Dramatic discounting across Europe’s hotels in 2009 did not save them from a woeful year’s business, according to the latest Hotstats survey from TRI Hospitality Consulting.
The likes of Prague and Vienna suffered badly as visitor numbers went into freefall. Prague saw a 35% drop in profitability over the year and Vienna saw the largest monthly decline in room rates for December – some 13%. Half the sample cities suffered a 30% decline in Gross Operating Profit per Available Room (GOPPAR).
London suffered the least, however. Its GOPPAR grew 23% in December which minimised its yearly decline in profitability to 3.4%, compared with 2008.
But the good news is that every city in the survey saw an improvement in volume in December 2009. Prague hoteliers experienced a growth in room occupancy levels for only the second time in 2009, by 2.6 percentage points, to 54.6%. The chink of sunlight for the city was boosted by a growth in profitability for the first time since January 2008, a result of a 6.5% cut in payroll which was reduced to 22.6% of total revenue.
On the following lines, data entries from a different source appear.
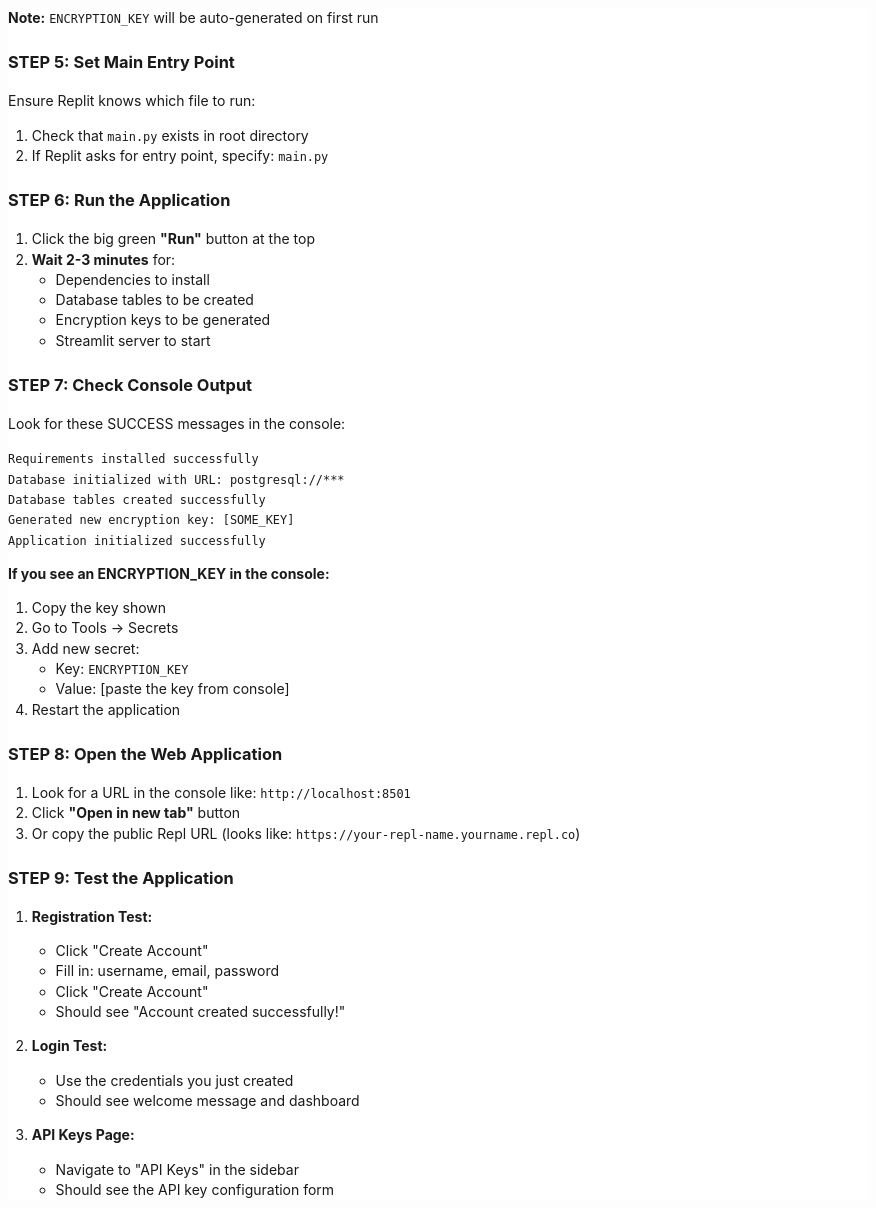 **Note:** `ENCRYPTION_KEY` will be auto-generated on first run

### **STEP 5: Set Main Entry Point**
Ensure Replit knows which file to run:
1. Check that `main.py` exists in root directory
2. If Replit asks for entry point, specify: `main.py`

### **STEP 6: Run the Application**
1. Click the big green **"Run"** button at the top
2. **Wait 2-3 minutes** for:
   - Dependencies to install
   - Database tables to be created
   - Encryption keys to be generated
   - Streamlit server to start

### **STEP 7: Check Console Output**
Look for these SUCCESS messages in the console:
```
Requirements installed successfully
Database initialized with URL: postgresql://***
Database tables created successfully
Generated new encryption key: [SOME_KEY]
Application initialized successfully
```

**If you see an ENCRYPTION_KEY in the console:**
1. Copy the key shown
2. Go to Tools → Secrets
3. Add new secret:
   - Key: `ENCRYPTION_KEY`
   - Value: [paste the key from console]
4. Restart the application

### **STEP 8: Open the Web Application**
1. Look for a URL in the console like: `http://localhost:8501`
2. Click **"Open in new tab"** button
3. Or copy the public Repl URL (looks like: `https://your-repl-name.yourname.repl.co`)

### **STEP 9: Test the Application**
1. **Registration Test:**
   - Click "Create Account"
   - Fill in: username, email, password
   - Click "Create Account"
   - Should see "Account created successfully!"

2. **Login Test:**
   - Use the credentials you just created
   - Should see welcome message and dashboard

3. **API Keys Page:**
   - Navigate to "API Keys" in the sidebar
   - Should see the API key configuration form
TRI Hospitality Consulting managing director Jonathan Langston said: “Looking back to 12 months ago, it was easy to recommend the idealistic preservation of room rates to hotel managers. However, double-digit declines in volume in the third quarter of 2008 and into 2009 incited the inevitable reaction of dramatic discounting throughout Europe. The challenge for many cities in 2010 will be to repair the damage and try to rebuild.”